User actions on AI results are recorded as feedback for auditing and analysis:

Rejected -- result dismissed by user, with an optional reason
Partial applied -- some fields applied, some excluded
Corrected -- user edited the AI's suggestion before applying

The feedback summary (GET /api/v1/ai/feedback) shows aggregate statistics including the most frequently rejected fields and common correction patterns. This data can help tune your prompt template and confidence thresholds.

Provider Implementation Details¶

OpenAI extraction uses the Responses API (responses.parse()) with Zod-based structured output. This ensures the model returns a valid JSON object matching the extraction schema. The reasoningEffort setting controls the effort parameter when supported.

Key details:

Uses developer role for the system prompt
Structured output via zodTextFormat
Handles refusal detection and incomplete response detection
Reports cached token counts when available
When flexProcessing is enabled, requests are submitted to OpenAI's Flex Processing tier for ~50% lower costs (with relaxed latency SLA)

Prompt Customization¶

The built-in prompt works well for general document classification. For specialized libraries you can edit the prompt template in Settings.

The template supports these placeholders:

Placeholder	Replaced With
`{{existing_correspondents}}`	Comma-separated list of existing correspondent names (when `includeCorrespondents` is enabled)
`{{existing_document_types}}`	Comma-separated list of existing document type names (when `includeDocumentTypes` is enabled)
`{{existing_tags}}`	Comma-separated list of existing tag names (when `includeTags` is enabled)

The document title and text content are included automatically in the user prompt (not the system prompt template). They do not need placeholders.

The prompt uses markdown sections for structure.

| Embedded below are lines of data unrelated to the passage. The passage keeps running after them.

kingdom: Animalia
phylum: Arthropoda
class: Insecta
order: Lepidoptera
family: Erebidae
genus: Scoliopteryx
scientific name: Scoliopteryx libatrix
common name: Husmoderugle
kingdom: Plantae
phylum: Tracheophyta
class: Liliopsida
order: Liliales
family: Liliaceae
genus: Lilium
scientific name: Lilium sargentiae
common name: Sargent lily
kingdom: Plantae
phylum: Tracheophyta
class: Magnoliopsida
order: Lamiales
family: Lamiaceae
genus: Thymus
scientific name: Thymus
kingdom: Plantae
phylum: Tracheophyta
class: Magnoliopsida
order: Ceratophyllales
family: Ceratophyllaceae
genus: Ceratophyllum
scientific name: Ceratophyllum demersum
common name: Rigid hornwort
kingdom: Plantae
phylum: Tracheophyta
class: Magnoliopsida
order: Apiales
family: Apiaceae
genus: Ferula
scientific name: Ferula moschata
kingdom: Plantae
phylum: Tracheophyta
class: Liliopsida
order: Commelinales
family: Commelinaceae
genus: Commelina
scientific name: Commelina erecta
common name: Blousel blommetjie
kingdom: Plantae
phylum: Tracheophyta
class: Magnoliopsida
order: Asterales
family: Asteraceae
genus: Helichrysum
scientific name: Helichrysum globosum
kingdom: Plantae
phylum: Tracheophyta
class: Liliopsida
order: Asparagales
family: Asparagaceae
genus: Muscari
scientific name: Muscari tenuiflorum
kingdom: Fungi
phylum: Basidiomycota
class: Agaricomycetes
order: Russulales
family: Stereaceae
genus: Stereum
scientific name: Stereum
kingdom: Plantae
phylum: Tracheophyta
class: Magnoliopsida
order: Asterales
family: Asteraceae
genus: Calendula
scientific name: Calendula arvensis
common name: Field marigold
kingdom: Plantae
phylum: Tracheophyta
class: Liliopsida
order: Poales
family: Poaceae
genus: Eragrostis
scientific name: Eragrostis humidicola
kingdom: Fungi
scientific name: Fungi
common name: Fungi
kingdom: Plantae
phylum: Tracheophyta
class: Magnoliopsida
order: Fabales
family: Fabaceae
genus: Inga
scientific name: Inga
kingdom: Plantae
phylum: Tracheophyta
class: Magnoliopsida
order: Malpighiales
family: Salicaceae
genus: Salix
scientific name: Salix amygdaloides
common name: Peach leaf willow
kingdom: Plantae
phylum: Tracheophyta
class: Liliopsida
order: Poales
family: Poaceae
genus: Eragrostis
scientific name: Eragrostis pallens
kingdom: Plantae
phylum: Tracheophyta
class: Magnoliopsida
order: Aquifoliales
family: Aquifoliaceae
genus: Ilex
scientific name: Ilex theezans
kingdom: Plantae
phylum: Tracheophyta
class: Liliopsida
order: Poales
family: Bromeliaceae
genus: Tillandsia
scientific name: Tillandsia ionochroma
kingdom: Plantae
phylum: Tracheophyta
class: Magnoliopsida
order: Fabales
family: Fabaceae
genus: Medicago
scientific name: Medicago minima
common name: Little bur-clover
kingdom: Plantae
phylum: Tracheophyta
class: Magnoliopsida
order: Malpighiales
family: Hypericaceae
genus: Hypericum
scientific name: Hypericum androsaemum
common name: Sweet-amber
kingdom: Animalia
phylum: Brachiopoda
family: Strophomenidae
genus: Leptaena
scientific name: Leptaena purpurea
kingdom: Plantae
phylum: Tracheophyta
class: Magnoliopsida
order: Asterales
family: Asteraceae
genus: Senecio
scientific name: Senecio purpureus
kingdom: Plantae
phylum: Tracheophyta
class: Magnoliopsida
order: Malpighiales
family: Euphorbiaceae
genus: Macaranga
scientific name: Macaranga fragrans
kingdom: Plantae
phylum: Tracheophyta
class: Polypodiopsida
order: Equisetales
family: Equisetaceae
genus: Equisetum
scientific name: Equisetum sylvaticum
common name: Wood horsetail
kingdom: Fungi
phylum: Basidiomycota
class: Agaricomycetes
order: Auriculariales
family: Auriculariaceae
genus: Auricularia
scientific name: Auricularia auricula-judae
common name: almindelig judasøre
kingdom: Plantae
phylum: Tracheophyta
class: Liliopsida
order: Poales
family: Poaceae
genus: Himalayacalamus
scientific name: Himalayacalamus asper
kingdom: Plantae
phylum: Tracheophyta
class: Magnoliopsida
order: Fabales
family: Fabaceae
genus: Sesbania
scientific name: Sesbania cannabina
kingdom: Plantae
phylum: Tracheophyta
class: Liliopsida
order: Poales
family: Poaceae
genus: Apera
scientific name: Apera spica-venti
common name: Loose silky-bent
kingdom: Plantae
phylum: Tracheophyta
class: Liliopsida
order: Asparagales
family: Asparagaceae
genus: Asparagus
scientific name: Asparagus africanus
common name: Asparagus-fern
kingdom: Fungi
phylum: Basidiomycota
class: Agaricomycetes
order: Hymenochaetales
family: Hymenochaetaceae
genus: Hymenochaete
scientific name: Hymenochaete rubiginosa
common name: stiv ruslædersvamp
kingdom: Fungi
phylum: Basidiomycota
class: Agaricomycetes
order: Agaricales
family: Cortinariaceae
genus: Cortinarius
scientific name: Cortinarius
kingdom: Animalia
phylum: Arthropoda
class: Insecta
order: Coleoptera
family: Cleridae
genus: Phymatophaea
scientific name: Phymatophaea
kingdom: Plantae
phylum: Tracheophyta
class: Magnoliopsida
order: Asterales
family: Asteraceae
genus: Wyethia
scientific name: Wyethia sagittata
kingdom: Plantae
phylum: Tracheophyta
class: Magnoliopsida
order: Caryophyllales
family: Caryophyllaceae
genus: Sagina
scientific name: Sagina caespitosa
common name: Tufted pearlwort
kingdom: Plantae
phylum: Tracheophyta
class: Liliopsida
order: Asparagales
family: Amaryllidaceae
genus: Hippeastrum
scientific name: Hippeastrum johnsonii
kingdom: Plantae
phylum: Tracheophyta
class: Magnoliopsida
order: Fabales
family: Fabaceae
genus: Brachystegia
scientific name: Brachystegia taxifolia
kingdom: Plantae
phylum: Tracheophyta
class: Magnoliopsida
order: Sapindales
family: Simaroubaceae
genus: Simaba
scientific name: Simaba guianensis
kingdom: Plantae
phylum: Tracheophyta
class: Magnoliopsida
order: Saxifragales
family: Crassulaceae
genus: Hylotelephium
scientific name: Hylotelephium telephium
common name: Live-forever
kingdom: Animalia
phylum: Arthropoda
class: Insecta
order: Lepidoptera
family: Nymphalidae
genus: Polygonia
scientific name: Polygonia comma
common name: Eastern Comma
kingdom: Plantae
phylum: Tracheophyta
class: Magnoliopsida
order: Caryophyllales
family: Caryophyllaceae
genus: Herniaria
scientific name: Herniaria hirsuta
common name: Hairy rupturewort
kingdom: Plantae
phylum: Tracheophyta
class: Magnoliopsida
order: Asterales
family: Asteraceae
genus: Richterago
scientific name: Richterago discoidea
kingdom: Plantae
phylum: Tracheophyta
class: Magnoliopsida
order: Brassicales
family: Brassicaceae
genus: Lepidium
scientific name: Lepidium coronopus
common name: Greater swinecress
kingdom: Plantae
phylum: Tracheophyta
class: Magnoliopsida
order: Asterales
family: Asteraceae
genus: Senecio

Enable reference data for better matching

Turning on includeCorrespondents, includeDocumentTypes, and includeTags helps the model reuse your existing names rather than inventing new ones. This is especially useful for established libraries.

Tips¶

Best practices

Start small -- Process a handful of documents first to verify the prompt produces good results before running a full batch.
Tune maxContentLength -- Lower values reduce cost; higher values give the model more context. 8,000 characters is a good default for most documents.
Use rateDelayMs -- Provider rate limits vary by plan. Increase the delay if you hit 429 errors.
reasoningEffort -- Controls the OpenAI reasoning effort parameter. Higher effort may improve accuracy at the cost of latency and tokens.
Review before applying -- AI suggestions are not always correct. The confidence scores help prioritize review, but always verify before applying to Paperless-NGX.